Si les requérants peuvent bénéficier, de droit, de l’aide juridictionnelle totale en leur qualité de victime de terrorisme, ils ne sont pas tenus de demander à bénéficier de ce droit.
Il convient, en conséquence, de leur allouer la somme de 2.500 € au titre des frais et honoraires non compris dans les dépens.
Rien ne justifie d'écarter l'exécution provisoire dont la présente décision bénéficie de droit, conformément aux dispositions des articles 514 et 514-1 du code de procédure civile, s'agissant en effet d'une instance introduite après le 1er janvier 2020.
Le fonds de garantie, partie succombante, sera condamné aux dépens.
PAR CES MOTIFS
Le tribunal statuant publiquement, par jugement réputé contradictoire mis à disposition au greffe et en premier ressort,
Dit que M.[B] [X] et Mme [J] [U] ont été victimes d’un acte de terrorisme le 13 novembre 2015 et qu’il relève des dispositions des articles L126-1 et L422-1 et suivants du code des assurances ;
Condamne le Fonds de Garantie des victimes d'actes de Terrorisme et d'autres Infractions à payer à M. [B] [X] les sommes suivantes en réparation de son préjudice corporel, provisions non déduites:
- 5.300 € au titre des frais divers
- 784,80 € au titre de la tierce personne temporaire
- 8.146 € au titre du déficit fonctionnel temporaire
- 8.428,85 € au titre des pertes de gains actuels
- 325 393,34€ € au titre des pertes de gains futurs
- 30.000 € au titre de l’incidence profesionnelle
- 35.000 € au titre des souffrances endurées
- 40.000 € au titre du préjudice d’angoisse de mort imminente
- 37.500 € au titre du déficit fonctionnel permanent
- 2.000 € au titre du préjudice d’agrément
- 5.000 € au titre du préjudice sexuel
- 30.000 € au titre du préjudice exceptionnel des actes de victime de terrorisme ;
- 5.000 € au titre de son préjudice d’affection
- 10.000 € au titre du préjudice d’attente et d’inquiétude.

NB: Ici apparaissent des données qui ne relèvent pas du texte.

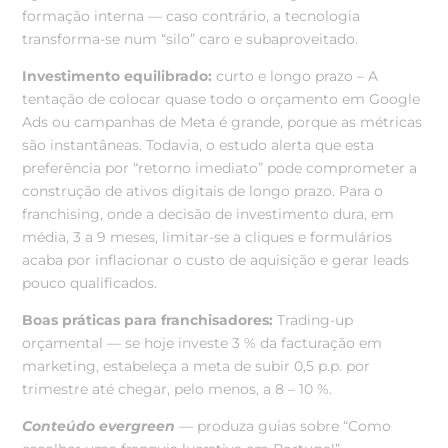
formação interna — caso contrário, a tecnologia
transforma-se num “silo” caro e subaproveitado.
Investimento equilibrado:
curto e longo prazo – A
tentação de colocar quase todo o orçamento em Google
Ads ou campanhas de Meta é grande, porque as métricas
são instantâneas. Todavia, o estudo alerta que esta
preferência por “retorno imediato” pode comprometer a
construção de ativos digitais de longo prazo. Para o
franchising, onde a decisão de investimento dura, em
média, 3 a 9 meses, limitar-se a cliques e formulários
acaba por inflacionar o custo de aquisição e gerar leads
pouco qualificados.
Boas práticas para franchisadores:
Trading-up
orçamental — se hoje investe 3 % da facturação em
marketing, estabeleça a meta de subir 0,5 p.p. por
trimestre até chegar, pelo menos, a 8 – 10 %.
Conteúdo evergreen
— produza guias sobre “Como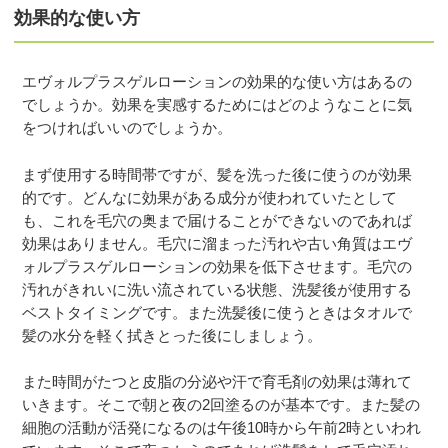
効果的な使い方
エヴォルプラスゲルローションの効果的な使い方はあるの
でしょうか。効果を実感するためにはどのようなことに気
をつければいいのでしょうか。
まず使用する時間帯ですが、髪を洗った後に使うのが効果
的です。どんなに効果がある成分が使われていたとして
も、これを毛穴の奥まで届けることができないのであれば
効果はありません。毛穴に溜まった汚れや古い角質はエヴ
ォルプラスゲルローションの効果を低下させます。毛穴の
汚れがきれいに洗い流されている状態、洗髪後が使用する
ベストタイミングです。また洗髪後に使うときはタオルで
髪の水分を軽く拭きとった後にしましょう。
また時間がたつと皮脂の分泌や汗で育毛剤の効果は薄れて
いきます。そこで朝と夜の2回塗るのが基本です。また髪の
細胞の活動が活発になるのは午後10時から午前2時といわれ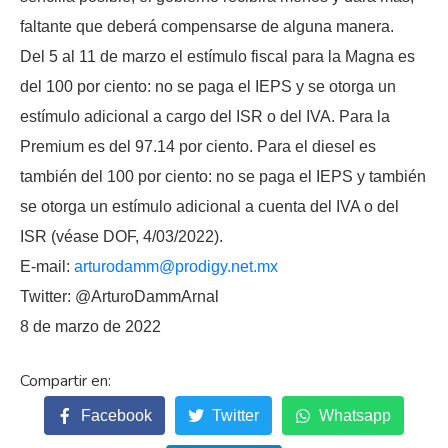
faltante que deberá compensarse de alguna manera.
Del 5 al 11 de marzo el estímulo fiscal para la Magna es
del 100 por ciento: no se paga el IEPS y se otorga un
estímulo adicional a cargo del ISR o del IVA. Para la
Premium es del 97.14 por ciento. Para el diesel es
también del 100 por ciento: no se paga el IEPS y también
se otorga un estímulo adicional a cuenta del IVA o del
ISR (véase DOF, 4/03/2022).
E-mail:
arturodamm@prodigy.net.mx
Twitter: @ArturoDammArnal
8 de marzo de 2022
Facebook
Twitter
Whatsapp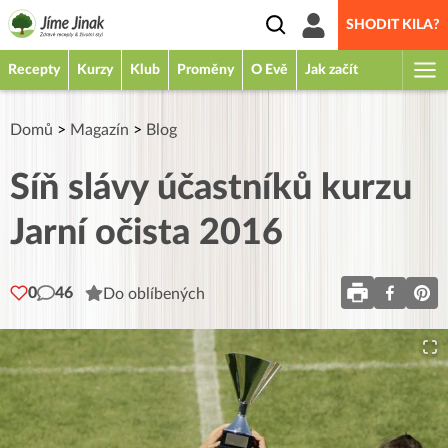
SHODIT KILA?
Recepty
Kurzy
Klub
Proměny
O Evě
Jak začít
Domů
>
Magazín
>
Blog
Síň slávy účastníků kurzu
Jarní očista 2016
0
46
Do oblíbených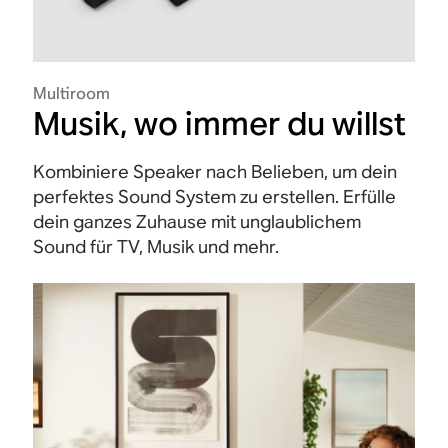
Multiroom
Musik, wo immer du willst
Kombiniere Speaker nach Belieben, um dein
perfektes Sound System zu erstellen. Erfülle
dein ganzes Zuhause mit unglaublichem
Sound für TV, Musik und mehr.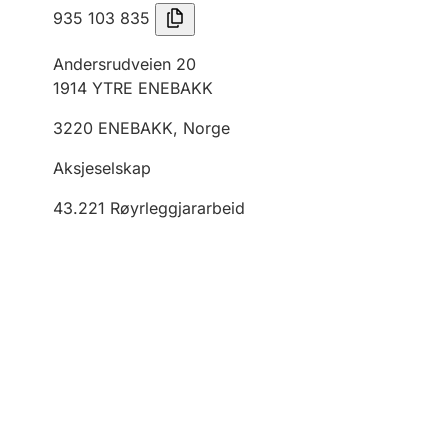
935 103 835
Andersrudveien 20
1914
YTRE ENEBAKK
3220
ENEBAKK
,
Norge
Aksjeselskap
43.221
Røyrleggjararbeid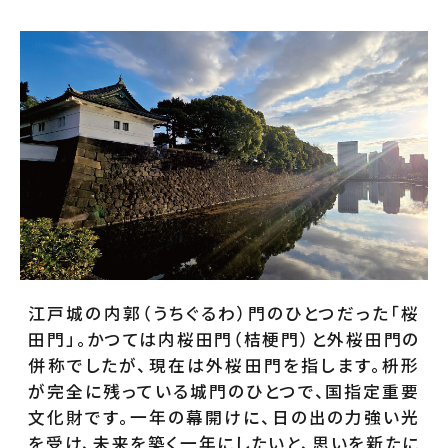
江戸城の内郭（うちぐるわ）門のひとつだった「桜
田門」。かつては内桜田門（桔梗門）と外桜田門の
併称でしたが、現在は外桜田門を指します。枡形
が完全に残っている城門のひとつで、国指定重要
文化財です。一年の幕開けに、日の出の力強い光
を受け、未来を築く一年にしたいと、思いを新たに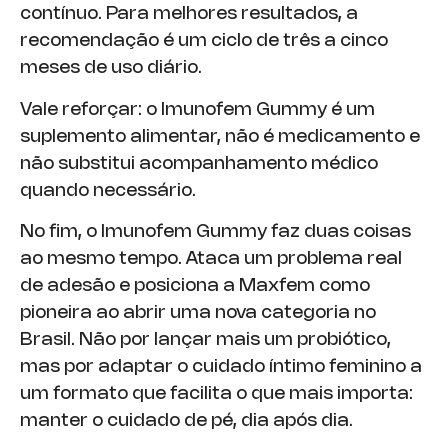
contínuo. Para melhores resultados, a
recomendação é um ciclo de três a cinco
meses de uso diário.
Vale reforçar: o Imunofem Gummy é um
suplemento alimentar, não é medicamento e
não substitui acompanhamento médico
quando necessário.
No fim, o Imunofem Gummy faz duas coisas
ao mesmo tempo. Ataca um problema real
de adesão e posiciona a Maxfem como
pioneira ao abrir uma nova categoria no
Brasil. Não por lançar mais um probiótico,
mas por adaptar o cuidado íntimo feminino a
um formato que facilita o que mais importa:
manter o cuidado de pé, dia após dia.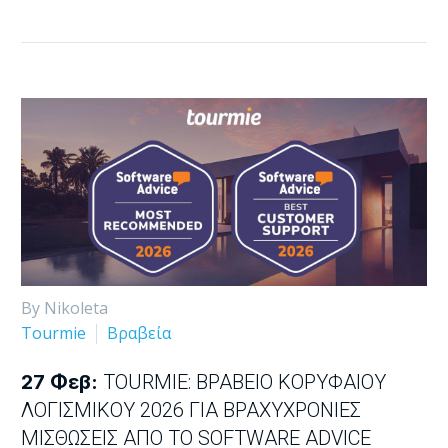
By Nikoleta
Tourmie
Βραβεία
27 Φεβ:
TOURMIE: ΒΡΑΒΕΊΟ ΚΟΡΥΦΑΊΟΥ
ΛΟΓΙΣΜΙΚΟΎ 2026 ΓΙΑ ΒΡΑΧΥΧΡΌΝΙΕΣ
ΜΙΣΘΏΣΕΙΣ ΑΠΌ ΤΟ SOFTWARE ADVICE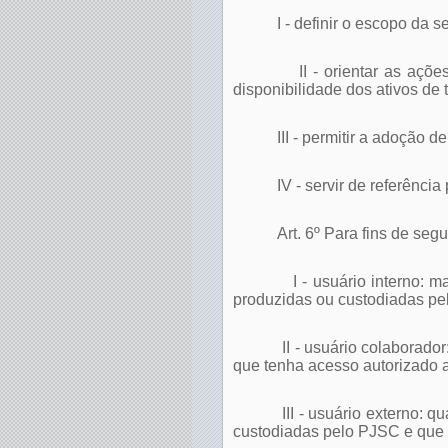
I - definir o escopo da
II - orientar as açõ
disponibilidade dos ativos de
III - permitir a adoção 
IV - servir de referênci
Art. 6º Para fins de seg
I - usuário interno: 
produzidas ou custodiadas pe
II - usuário colaborado
que tenha acesso autorizado a
III - usuário externo: 
custodiadas pelo PJSC e que n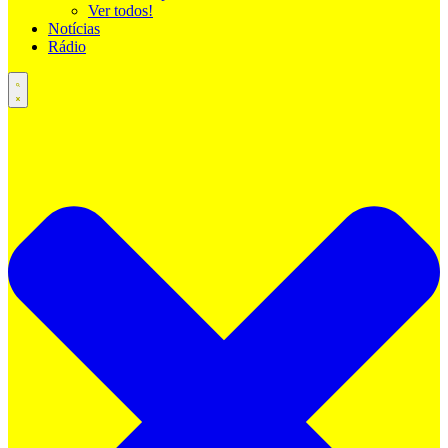
Ver todos!
Notícias
Rádio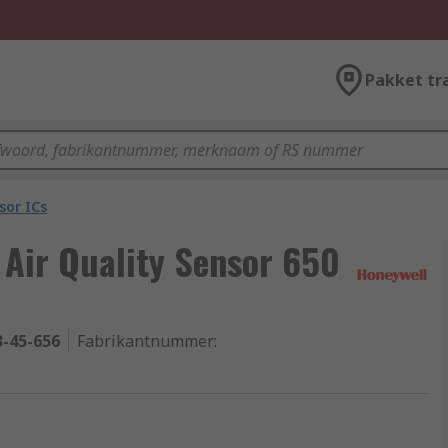
Pakket tr
sor ICs
Air Quality Sensor 650
3-45-656
Fabrikantnummer
: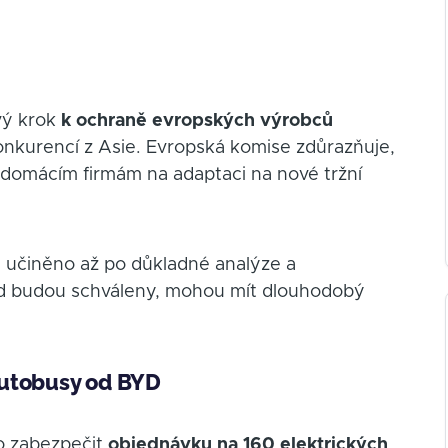
ový krok
k ochraně evropských výrobců
 konkurencí z Asie. Evropská komise zdůrazňuje,
 domácím firmám na adaptaci na nové tržní
de učiněno až po důkladné analýze a
ud budou schváleny, mohou mít dlouhodobý
autobusy od BYD
lo zabezpečit
objednávku na 160 elektrických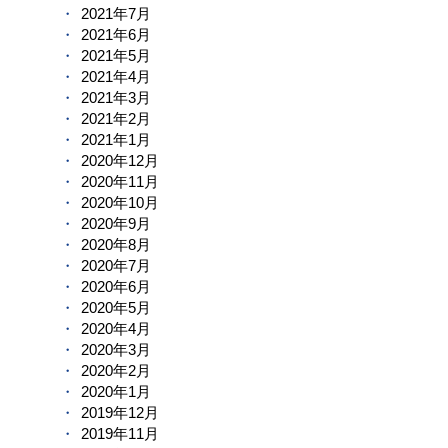
2021年7月
2021年6月
2021年5月
2021年4月
2021年3月
2021年2月
2021年1月
2020年12月
2020年11月
2020年10月
2020年9月
2020年8月
2020年7月
2020年6月
2020年5月
2020年4月
2020年3月
2020年2月
2020年1月
2019年12月
2019年11月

Dit que ces sommes porteront intérêts au taux légal à compter de ce jour;
Dit que les sommes allouées produiront intérêts dans les conditions prévues à l’article 1343-2 du code civil
Condamne le Fonds de Garantie des victimes d'actes de Terrorisme et d'autres Infractions à payer à Mme [J] [U] les sommes suivantes en réparation de son préjudice corporel, provisions non déduites:
- 6.500 € au titre des frais divers
- 3.605,04 € au titre de la tierce personne temporaire
- 13.342,50 € au titre du déficit fonctionnel temporaire
- 1.000 € au titre du préjudice esthétique temporaire
- 40.000 € au titre des souffrances endurées
- 60.000 € au titre du préjudice d’angoisse de mort imminente
- 37.500 € au titre du déficit fonctionnel permanent
- 3.600 € au titre du préjudice esthétique définitif
- 2.000 € au titre du préjudice d’agrément
- 5.000 € au titre du préjudice sexuel
- 30.000 € au titre du préjudice exceptionnel des actes de victime de terrorisme ;
- 5.000 € au titre de son préjudice d’affection.
Dit que ces sommes porteront intérêts au taux légal à compter de ce jour;
Dit que les sommes allouées produiront intérêts dans les conditions prévues à l’article 1343-2 du code civil ;
Déboute M. [B] [X] et Mme [J] [U] de leurs autres demandes plus amples ou contraires ;
Condamne le fonds de garantie à payer à M. [B] [X] et à Mme [J] [U] la somme globale de 2.500 € en application des dispositions de l'article 700 du code de procédure civile ;
Ordonne l’exécution provisoire du présent jugement ;
Condamne le fonds de garantie aux dépens de l'instance.